“叮鈴——”
頻繁的鈴聲逼的鶴卿晚不得不離開廚房小跑著過去開門,打開門時她懷裡甚至還抱著個沒拆的千層蛋糕。
“來了來了。”
她眉頭緊皺,“不要按了。”
“朵朵,你得跟我離開。”亓驍一手摁著門一手扒著門框,抬手的動作讓他露出一截手腕,上麵戴著的正是鶴卿晚送他的那塊手表。
他深吸了一口氣,眼神真摯,還帶著絲絲的懇求,“這裡已經不安全了,我們要去一個更安全的地方。”
亓驍也不知道為什麼自己能為了鶴卿晚做到這種地步,他隻是隱隱有種預感,如果他不這麼做,將來一定會後悔。
“不行。”鶴卿晚看著他的眼睛對他搖頭,“我不能走,至少現在不能。”
“為什麼?”亓驍忍不住吼道,“現在的局麵你也看到了,天氣變得很反常,之後隻會更反常,現在不走的話就來不及了!”
他握著大門的手越來越緊,骨節分明的大手因為用力而關節泛白。
他很不解,“朵朵,為什麼你突然就要和我們保持距離?我們一起去吃飯、一起去露營、一起去國外旅遊,我以為我們已經是朋友了。但那天,元旦那天,你為什麼要騙我?”
“你是在以什麼身份來質問我?”鶴卿晚沒有被他的情緒影響,而是十分淡然反問起了他。
什麼身份?
這倒是給亓驍問愣了。
他不由得鬆了手上的力道,“我不知道。

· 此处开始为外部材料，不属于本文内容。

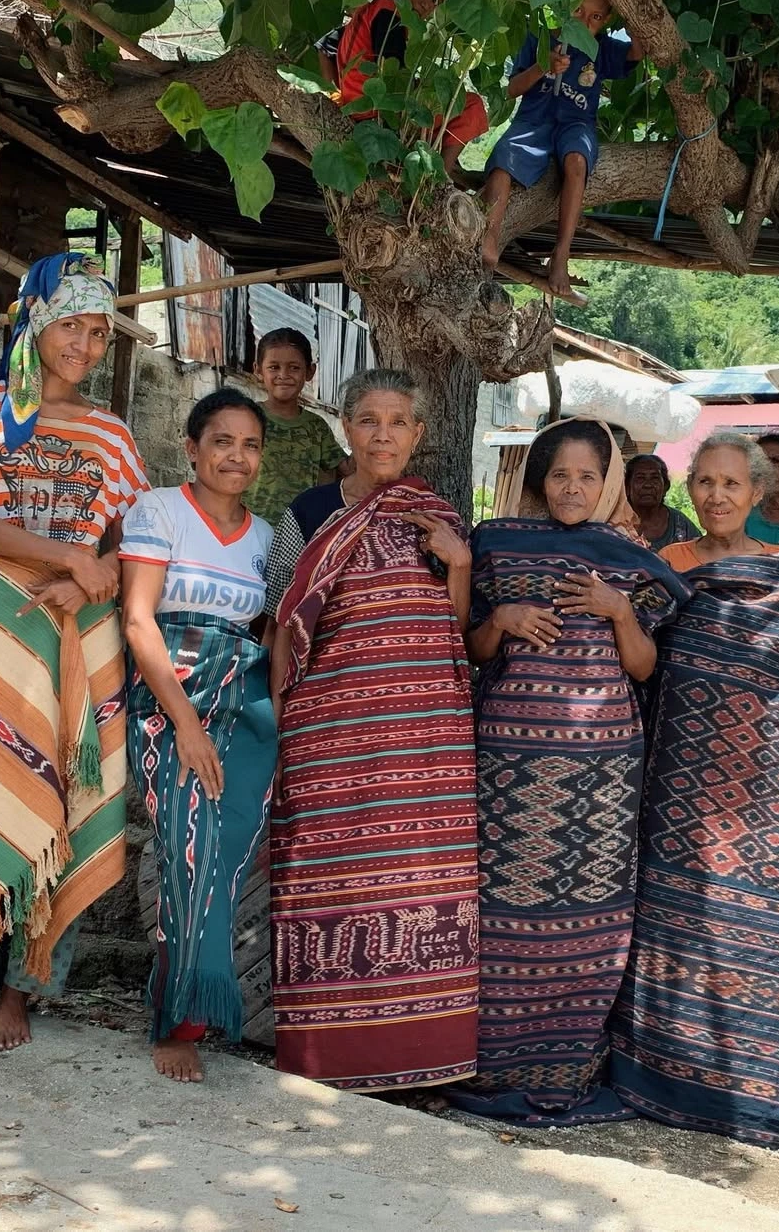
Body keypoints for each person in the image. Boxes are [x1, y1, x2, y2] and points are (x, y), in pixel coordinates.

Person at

”
他眼睛裡多了些困惑,“我隻是覺得,我該這麼做。”
應該是主角的正義感吧。
鶴卿晚也沒多想,她把亓驍的手指從門框和門上一根根掰了下來。
“沒有什麼必須應該做的。”鶴卿晚再一次對他搖頭,“你不需要把我當成你的責任。”
大門重重關上,再也沒有開啟。
【鶴寶,他沒走。】
【不管他了。】
窗外,暴雨如瀑。
鶴卿晚坐在陽台處,一邊攪動手中咖啡,一邊愜意的欣賞外麵的暴雨。
拋開雨後的潮濕不說,她還挺喜歡下雨天的。
吃一口盤子裡擺盤精致的甜點心,再喝一口現磨的拿鐵咖啡,鶴卿晚不禁皺起眉頭。
“拿鐵咖啡不解膩,我需要再泡一杯紅茶。”
既然紅茶都泡上了,總要來點音樂吧。
悠揚的豎琴聲在客廳中回響,鶴卿晚心情更加愉悅了,情不自禁的就哼起了一首來自於她故鄉的歌謠。
雨越下越大,遠方的台風也吹著哨往e市趕來,鶴卿晚統統視若無睹,她沉浸在音樂中,沉浸在自己的世界裡。
【鶴寶,唐卓挺過了極熱,隻是這麼嚴重的洪澇,他有可能堅持不下去。】
006一句話把鶴卿晚拉回了委托世界,她不在乎的吃著造型精致的小甜點,“有那個係統在,他沒那麼容易死。不過還是要實時監測他的生命體征,快死了我過去把他救活繼續折磨。”
多大點事啊,在老家不能隨心所欲的讓將死之人複活,在這她還是能做到的。